We couldn’t make this book without all the work done by Jessica Hancock, the business manager, and Xin Lewis, the publishing administrator–and of course Russ Morrissey the publisher and the mastermind behind A5E!

And finally, my heartfelt thanks to the thousands of kickstarter backers who turned this book into a real, physical thing that will grace gaming tables all over the world. May you delve deep and return to tell the tale!

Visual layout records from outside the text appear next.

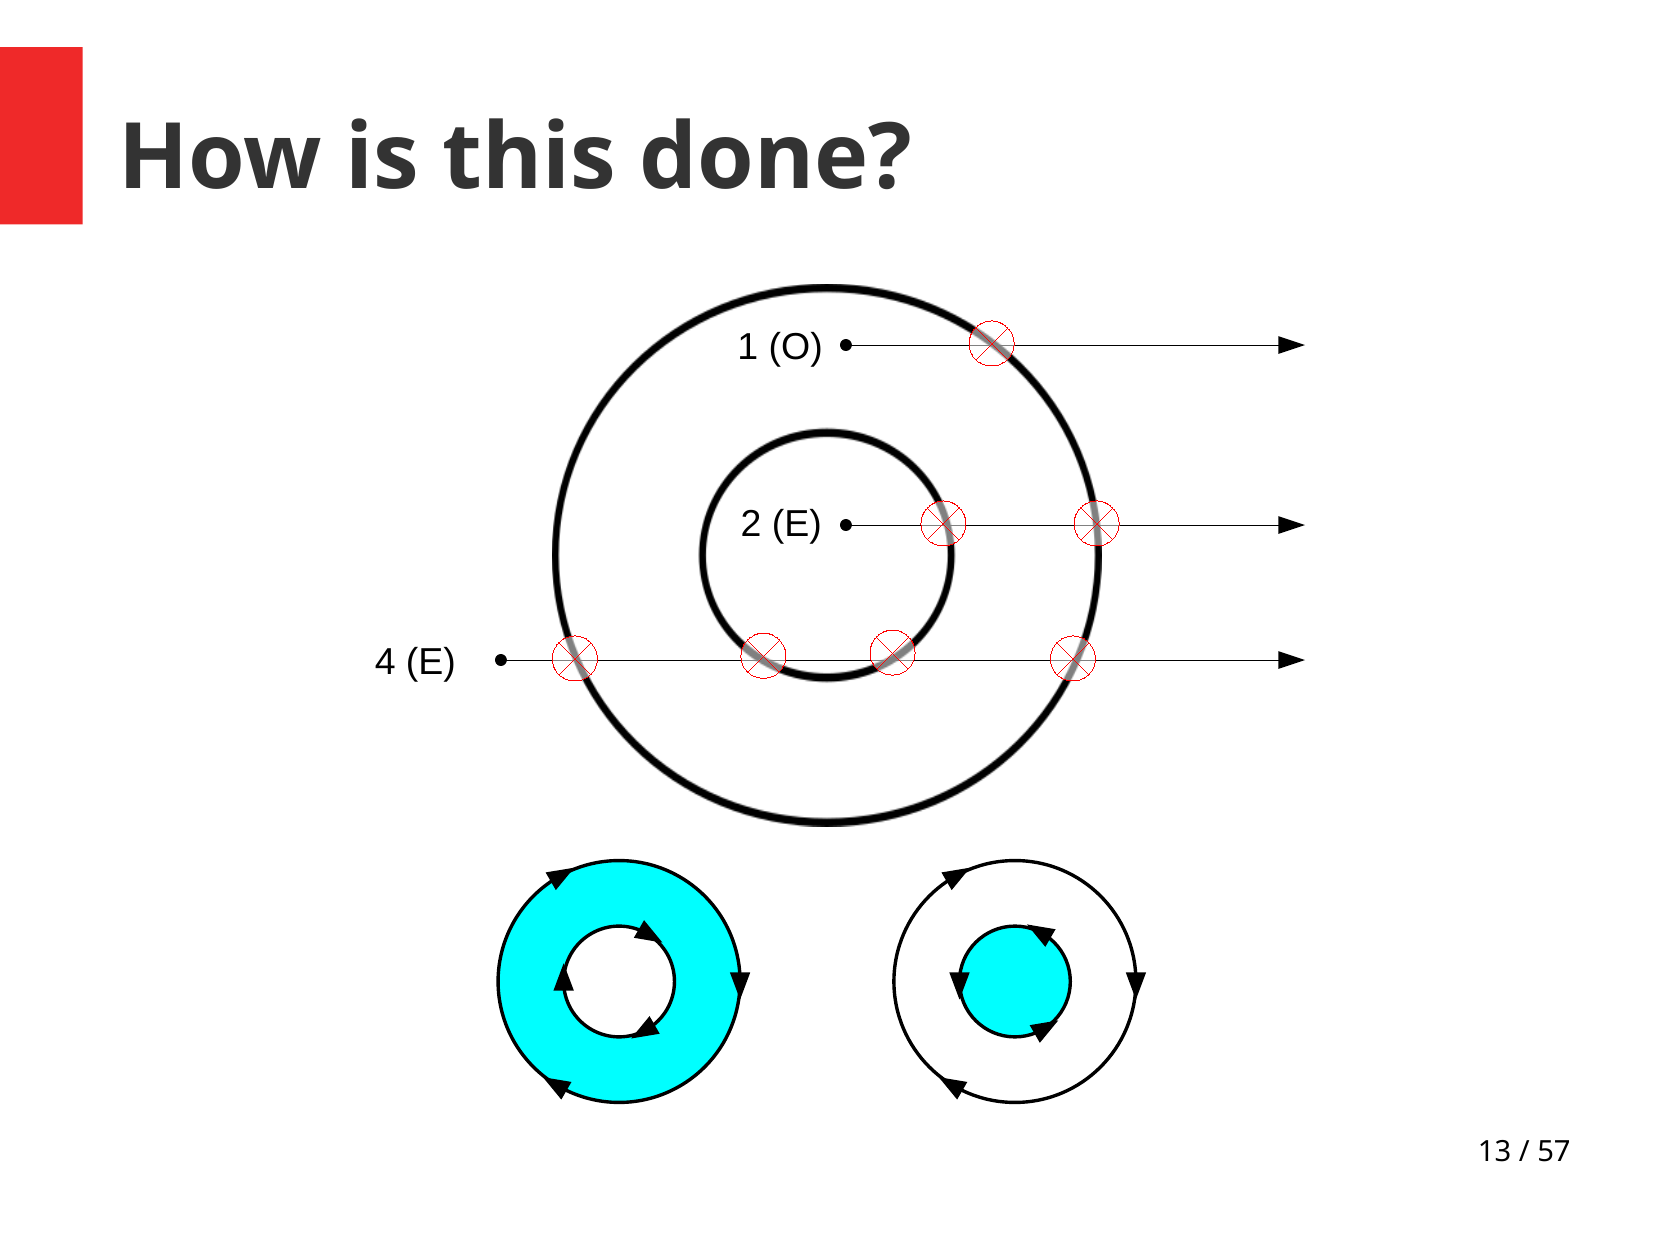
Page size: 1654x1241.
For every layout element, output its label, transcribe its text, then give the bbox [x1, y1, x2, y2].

text_box 1 (O) [722, 318, 843, 376]
text_box [1074, 500, 1120, 546]
text_box [740, 633, 786, 679]
picture [552, 661, 1102, 827]
text_box [552, 635, 598, 681]
text_box 4 (E) [360, 633, 481, 691]
title How is this done? [118, 49, 1571, 257]
text_box [870, 630, 916, 676]
text_box [920, 500, 966, 546]
text_box [1050, 635, 1096, 681]
text_box 2 (E) [725, 495, 846, 552]
picture [496, 858, 1158, 1111]
text_box [969, 320, 1015, 366]
picture [552, 284, 1102, 660]
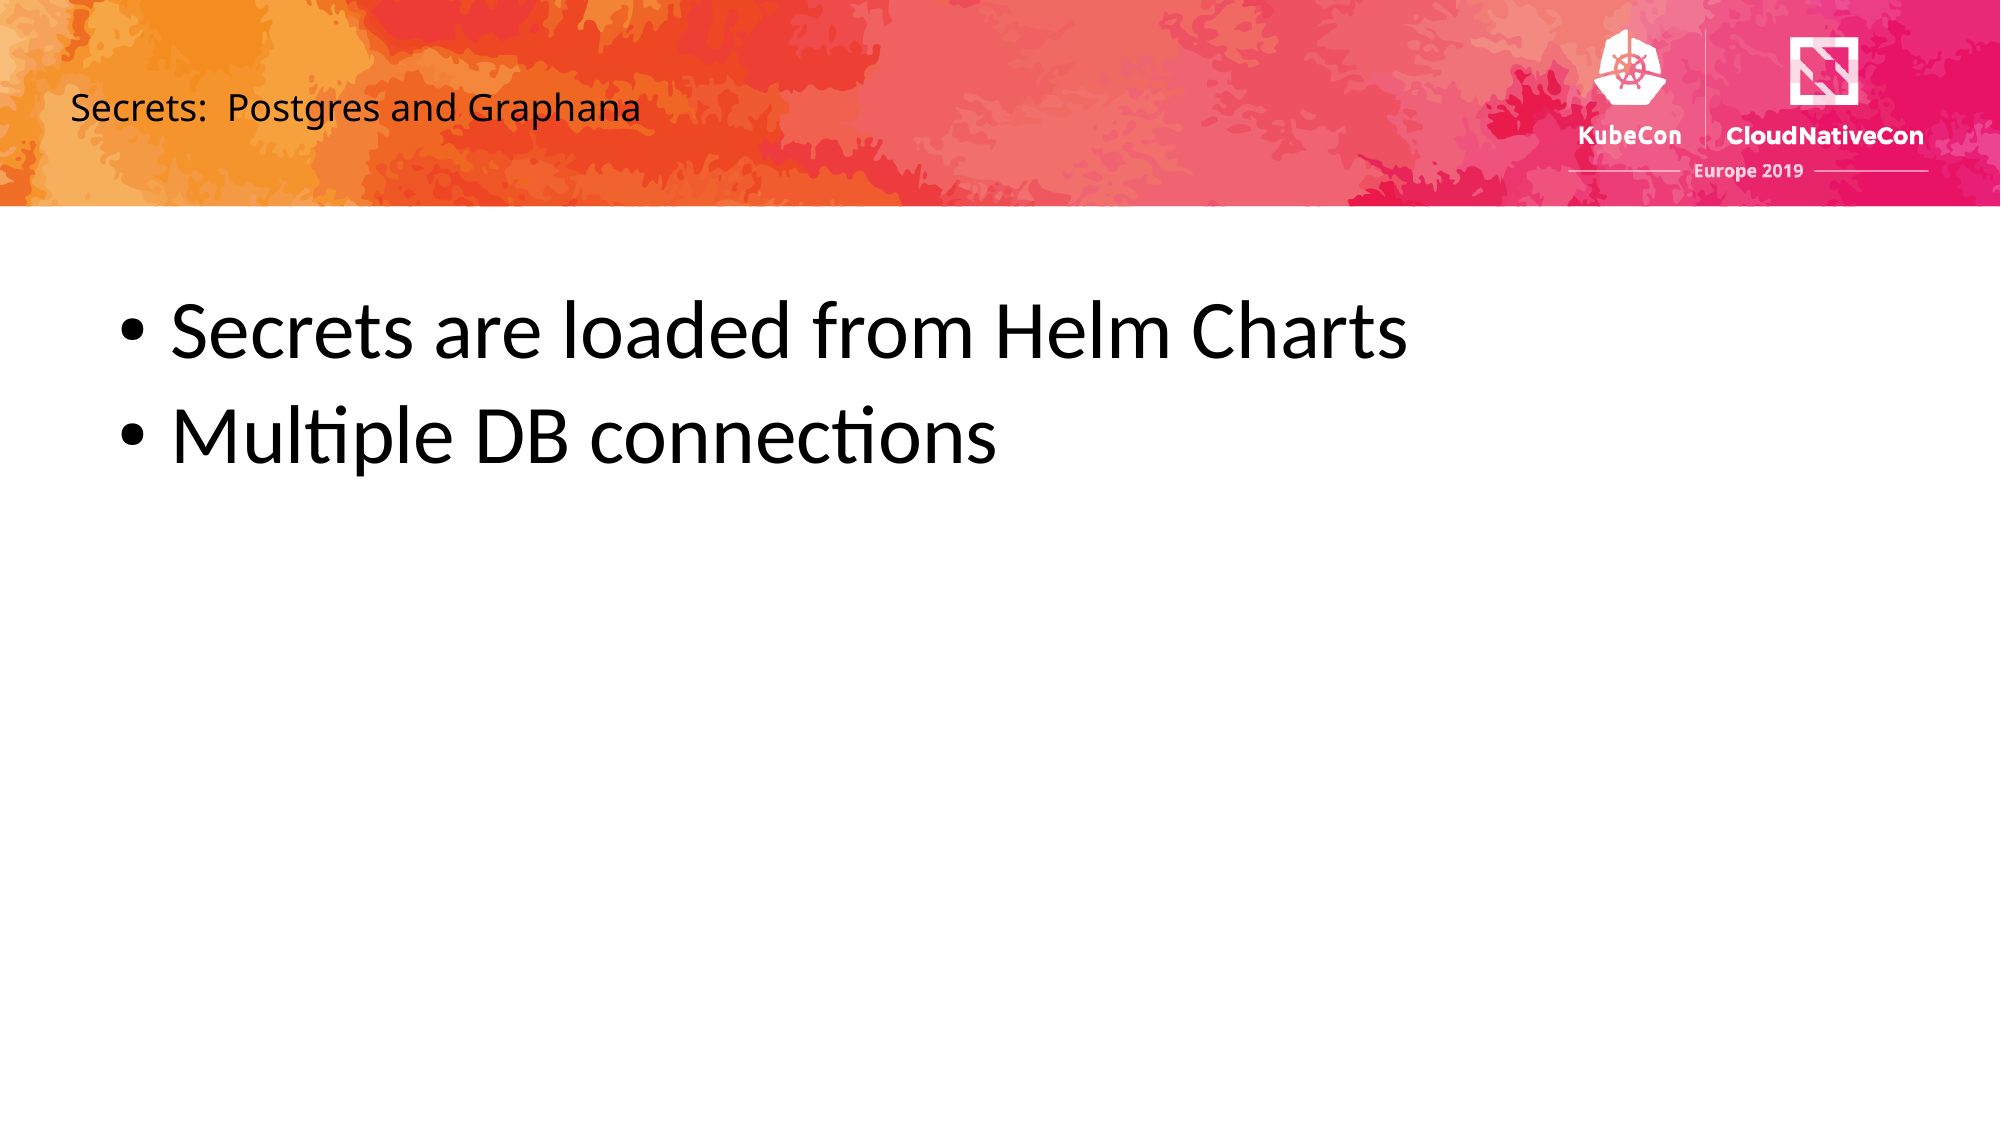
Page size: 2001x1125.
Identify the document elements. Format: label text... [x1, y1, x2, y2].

2 Responses to “Dungeon Delver’s Guide finale”

  1. Nemesio says:

    Hello Paul. A question about Dungeon Robber.
    I have a favor to ask: can you tell me what happens if you get the wish pool and select the correct alignment?
    I played for years, but this secret I never managed to discover and I don’t think I’ll ever be able to.
    Thanks in advance.

  2. Paul says:

    I… can’t remember! And my copy of adobe animate expired, so I can’t look at the source code. In the DMG, you get a wish… not 100% sure how I coded that, but what occurs to me to do now (and probably what I did then) is to raise an ability score of your choice by a point. just because there were explicit rules in 1e about using wishes to raise ability scores, so it was intended use for the spell.